Monday, 16 December 2013

A Circuit of Lochan nan Ealachan

Lochan nan Ealachan, the lochan of the swans, lies in the flat land between the Sanna and Portuairk roads.  It's a sadly neglected lochan: the OS used to have its name on their maps but then they lost it, even though it's a larger lochan than many; and we'd never visited it.

So we set off to walk all round the lochan, perhaps foolishly on a day when we'd had 14mm of rain overnight.  We left the car by the recycling point, crossed the Millburn, and walked directly north, over a low hill, to find ourselves looking down on a waterfall made spectacular by the overnight rain.

We had expectedthe lochan to come into view at the top of the hill but all we could see was a vista of grey skies and soggy countryside, with Beinn na h-Imeilte in the left distance.

As we reached the bottom of the hill and pressed on northwards we realised just how saturated the place was.  Not only did it rain heavily the previous night, but it had also rained consistently on every single day of the previous week, a total of some 70mm.  The Highland's hills do shed water quickly, but some of it was still queuing in this soggy bogland waiting for the overstretched drainage.
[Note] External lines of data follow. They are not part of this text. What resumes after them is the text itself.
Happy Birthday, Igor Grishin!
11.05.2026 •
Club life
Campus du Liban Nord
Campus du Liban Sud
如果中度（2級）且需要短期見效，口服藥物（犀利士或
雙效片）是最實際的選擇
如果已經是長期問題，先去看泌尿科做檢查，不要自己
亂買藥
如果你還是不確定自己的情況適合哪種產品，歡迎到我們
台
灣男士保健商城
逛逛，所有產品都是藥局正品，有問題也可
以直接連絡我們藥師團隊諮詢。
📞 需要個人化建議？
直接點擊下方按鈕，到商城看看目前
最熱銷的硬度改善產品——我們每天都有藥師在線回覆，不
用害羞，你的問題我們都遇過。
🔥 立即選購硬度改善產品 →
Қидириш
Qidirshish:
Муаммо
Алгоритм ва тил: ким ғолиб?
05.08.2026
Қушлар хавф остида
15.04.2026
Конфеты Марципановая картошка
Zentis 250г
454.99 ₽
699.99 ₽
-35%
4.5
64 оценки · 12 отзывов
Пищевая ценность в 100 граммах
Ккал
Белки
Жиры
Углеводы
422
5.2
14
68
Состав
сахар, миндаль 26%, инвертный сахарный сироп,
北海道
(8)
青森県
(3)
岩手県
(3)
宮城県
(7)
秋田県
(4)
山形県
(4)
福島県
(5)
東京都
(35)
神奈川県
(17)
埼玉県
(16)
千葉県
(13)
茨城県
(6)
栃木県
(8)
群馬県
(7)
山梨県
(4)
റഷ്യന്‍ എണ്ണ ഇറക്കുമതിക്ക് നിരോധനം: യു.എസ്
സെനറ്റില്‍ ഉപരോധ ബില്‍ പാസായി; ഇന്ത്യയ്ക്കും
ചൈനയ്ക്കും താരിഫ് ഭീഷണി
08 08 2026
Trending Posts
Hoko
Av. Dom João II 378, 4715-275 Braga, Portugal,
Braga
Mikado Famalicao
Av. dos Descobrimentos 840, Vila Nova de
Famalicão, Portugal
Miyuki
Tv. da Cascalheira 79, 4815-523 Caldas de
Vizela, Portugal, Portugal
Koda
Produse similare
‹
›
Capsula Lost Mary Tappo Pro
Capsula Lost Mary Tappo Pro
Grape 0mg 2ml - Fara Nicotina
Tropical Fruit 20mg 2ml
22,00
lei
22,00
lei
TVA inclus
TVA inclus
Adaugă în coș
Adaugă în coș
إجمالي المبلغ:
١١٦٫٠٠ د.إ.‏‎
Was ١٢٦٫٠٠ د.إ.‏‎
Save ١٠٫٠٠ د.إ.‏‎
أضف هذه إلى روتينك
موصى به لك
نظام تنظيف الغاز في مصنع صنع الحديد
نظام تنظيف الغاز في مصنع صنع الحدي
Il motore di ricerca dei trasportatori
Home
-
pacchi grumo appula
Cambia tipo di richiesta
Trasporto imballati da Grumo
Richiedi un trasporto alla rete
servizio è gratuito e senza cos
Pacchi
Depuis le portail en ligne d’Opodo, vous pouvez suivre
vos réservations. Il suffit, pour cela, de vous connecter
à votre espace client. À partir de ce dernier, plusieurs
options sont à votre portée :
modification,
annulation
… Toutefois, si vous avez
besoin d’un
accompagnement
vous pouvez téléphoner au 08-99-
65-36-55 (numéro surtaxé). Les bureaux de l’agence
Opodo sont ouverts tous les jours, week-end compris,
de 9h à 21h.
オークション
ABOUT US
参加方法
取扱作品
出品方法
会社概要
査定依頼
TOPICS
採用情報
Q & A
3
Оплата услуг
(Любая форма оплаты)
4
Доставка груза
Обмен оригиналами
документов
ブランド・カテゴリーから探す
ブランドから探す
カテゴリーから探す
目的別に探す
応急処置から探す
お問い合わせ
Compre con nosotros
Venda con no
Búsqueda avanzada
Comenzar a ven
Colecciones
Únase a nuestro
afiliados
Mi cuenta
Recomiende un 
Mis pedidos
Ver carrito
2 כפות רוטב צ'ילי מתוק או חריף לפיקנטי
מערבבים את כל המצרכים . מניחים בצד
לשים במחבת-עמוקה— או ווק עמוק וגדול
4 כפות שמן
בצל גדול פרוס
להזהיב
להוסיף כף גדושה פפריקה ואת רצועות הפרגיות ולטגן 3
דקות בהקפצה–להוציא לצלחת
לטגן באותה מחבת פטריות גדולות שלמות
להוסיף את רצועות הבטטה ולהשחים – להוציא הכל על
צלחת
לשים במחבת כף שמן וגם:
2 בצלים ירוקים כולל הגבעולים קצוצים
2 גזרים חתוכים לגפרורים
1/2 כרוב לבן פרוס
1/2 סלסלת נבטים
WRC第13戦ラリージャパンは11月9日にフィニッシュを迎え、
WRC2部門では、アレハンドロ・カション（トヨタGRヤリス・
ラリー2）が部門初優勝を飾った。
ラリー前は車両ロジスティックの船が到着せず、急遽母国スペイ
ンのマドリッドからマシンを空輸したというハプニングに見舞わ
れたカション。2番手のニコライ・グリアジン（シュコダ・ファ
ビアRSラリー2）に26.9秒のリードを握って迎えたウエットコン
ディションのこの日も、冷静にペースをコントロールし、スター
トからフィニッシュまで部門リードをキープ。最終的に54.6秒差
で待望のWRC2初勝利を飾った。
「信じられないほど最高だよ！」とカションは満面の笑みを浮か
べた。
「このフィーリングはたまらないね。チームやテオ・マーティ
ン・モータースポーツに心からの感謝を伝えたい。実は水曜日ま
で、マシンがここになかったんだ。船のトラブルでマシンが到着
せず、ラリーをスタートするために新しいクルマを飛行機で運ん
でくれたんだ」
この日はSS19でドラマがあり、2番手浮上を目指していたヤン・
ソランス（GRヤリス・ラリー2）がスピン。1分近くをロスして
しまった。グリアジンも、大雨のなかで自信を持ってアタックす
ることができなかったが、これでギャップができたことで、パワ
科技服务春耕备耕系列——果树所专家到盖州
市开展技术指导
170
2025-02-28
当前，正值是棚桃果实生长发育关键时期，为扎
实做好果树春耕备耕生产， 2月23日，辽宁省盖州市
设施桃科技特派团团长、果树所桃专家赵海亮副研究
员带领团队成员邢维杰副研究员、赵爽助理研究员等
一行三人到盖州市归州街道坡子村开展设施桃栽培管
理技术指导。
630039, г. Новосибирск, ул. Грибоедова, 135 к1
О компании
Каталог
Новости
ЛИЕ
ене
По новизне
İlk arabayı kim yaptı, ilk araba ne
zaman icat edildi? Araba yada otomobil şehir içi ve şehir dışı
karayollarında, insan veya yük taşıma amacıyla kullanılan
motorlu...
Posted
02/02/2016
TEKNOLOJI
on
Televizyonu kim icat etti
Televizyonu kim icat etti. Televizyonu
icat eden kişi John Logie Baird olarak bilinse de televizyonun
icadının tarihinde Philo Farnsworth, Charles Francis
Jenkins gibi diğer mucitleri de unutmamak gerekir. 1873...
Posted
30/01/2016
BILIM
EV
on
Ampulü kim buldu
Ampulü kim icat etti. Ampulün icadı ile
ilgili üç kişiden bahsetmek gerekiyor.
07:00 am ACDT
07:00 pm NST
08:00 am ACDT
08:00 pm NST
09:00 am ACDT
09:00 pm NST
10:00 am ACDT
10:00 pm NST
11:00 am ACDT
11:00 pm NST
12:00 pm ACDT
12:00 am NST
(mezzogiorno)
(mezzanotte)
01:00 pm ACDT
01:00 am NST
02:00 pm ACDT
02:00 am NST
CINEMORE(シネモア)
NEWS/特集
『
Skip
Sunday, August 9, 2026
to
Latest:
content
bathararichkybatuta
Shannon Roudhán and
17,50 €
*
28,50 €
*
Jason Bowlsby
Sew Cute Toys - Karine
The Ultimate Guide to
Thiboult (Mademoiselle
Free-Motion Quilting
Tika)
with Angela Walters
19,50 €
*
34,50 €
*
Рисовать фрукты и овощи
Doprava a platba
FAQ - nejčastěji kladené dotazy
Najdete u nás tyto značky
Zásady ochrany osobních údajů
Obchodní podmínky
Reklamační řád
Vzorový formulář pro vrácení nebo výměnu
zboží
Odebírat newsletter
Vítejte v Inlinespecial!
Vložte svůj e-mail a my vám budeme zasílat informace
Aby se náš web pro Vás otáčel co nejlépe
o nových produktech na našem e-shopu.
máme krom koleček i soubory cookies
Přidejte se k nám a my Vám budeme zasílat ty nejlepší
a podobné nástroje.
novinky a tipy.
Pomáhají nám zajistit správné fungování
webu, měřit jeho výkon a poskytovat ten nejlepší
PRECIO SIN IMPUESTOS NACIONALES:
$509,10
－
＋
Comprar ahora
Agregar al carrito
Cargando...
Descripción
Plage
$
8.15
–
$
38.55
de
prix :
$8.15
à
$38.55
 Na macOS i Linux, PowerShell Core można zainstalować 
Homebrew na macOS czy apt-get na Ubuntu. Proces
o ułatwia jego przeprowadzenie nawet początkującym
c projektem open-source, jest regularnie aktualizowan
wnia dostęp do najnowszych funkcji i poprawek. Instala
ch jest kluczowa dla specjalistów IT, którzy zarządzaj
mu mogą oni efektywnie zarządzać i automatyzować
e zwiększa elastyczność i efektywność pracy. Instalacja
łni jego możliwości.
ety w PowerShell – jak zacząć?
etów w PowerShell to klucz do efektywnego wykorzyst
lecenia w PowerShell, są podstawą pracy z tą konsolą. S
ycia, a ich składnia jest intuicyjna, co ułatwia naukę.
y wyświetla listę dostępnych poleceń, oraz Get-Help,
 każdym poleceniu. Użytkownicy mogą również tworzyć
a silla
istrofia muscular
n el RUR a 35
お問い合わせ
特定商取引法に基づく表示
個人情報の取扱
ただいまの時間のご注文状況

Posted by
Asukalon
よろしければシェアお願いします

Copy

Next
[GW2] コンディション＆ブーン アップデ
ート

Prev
The next part of the walk consisted largely of struggling through bog and trying to find crossing points on the many small burns that interlace this flat area but, finally, we came in sight of the lochan.  Better still, we were able to head for the higher and, hopefully, drier land seen to the left of this picture.

This is a view of the lochan - sadly with no swans on it - from the opposite side, looking back towards Meall Chro Bheinn and the way we had come.  The Sanna road runs between the hill and the lochan.

As we continued to work our way round the northern end of the lochan, heading eastwards towards the Sanna road, the sun suddenly came out.  This picture shows the lochan with the heights of Beinn na Seilg on the skyline, with the low land on the near side showing signs of some sort of working, possibly peat cutting.

Water from the whole basin that includes Lochan na CrannaigLochan nan Ealachan and all the flat land around them drains out along the burn on which we saw the waterfall, so we followed this burn downstream, on its east side....

....which gave us another fine view of the waterfall, this time in bright sunlight.

All we had to do to regain the car was to follow the burn downstream to the recycling point - but an apportionment has recently been allocated on this bank of the burn, and its owner has run his new fence, topped by some impressively sharp barbed wire, hard against the steep drop down to the burn.  The picture shows one of the easier sections.

To make matters worse, when we'd almost reached the recycling point, we found that this fence crosses the Abhainn Chro Bheinn, meaning that we either had to cross that burn, which was running strongly, or climb over the barbed wire.  We plunged into the burn.

An interactive version of this map is here.

1 comment:

  1. I fished it once a few years ago. Just a couple of hours one evening. I didn't catch anything but i decided that even though it is fairly small it was worth another visit one day. Lochan na Crannaig has some decent trout in it and it's not that much larger than Lochan nan Ealachan.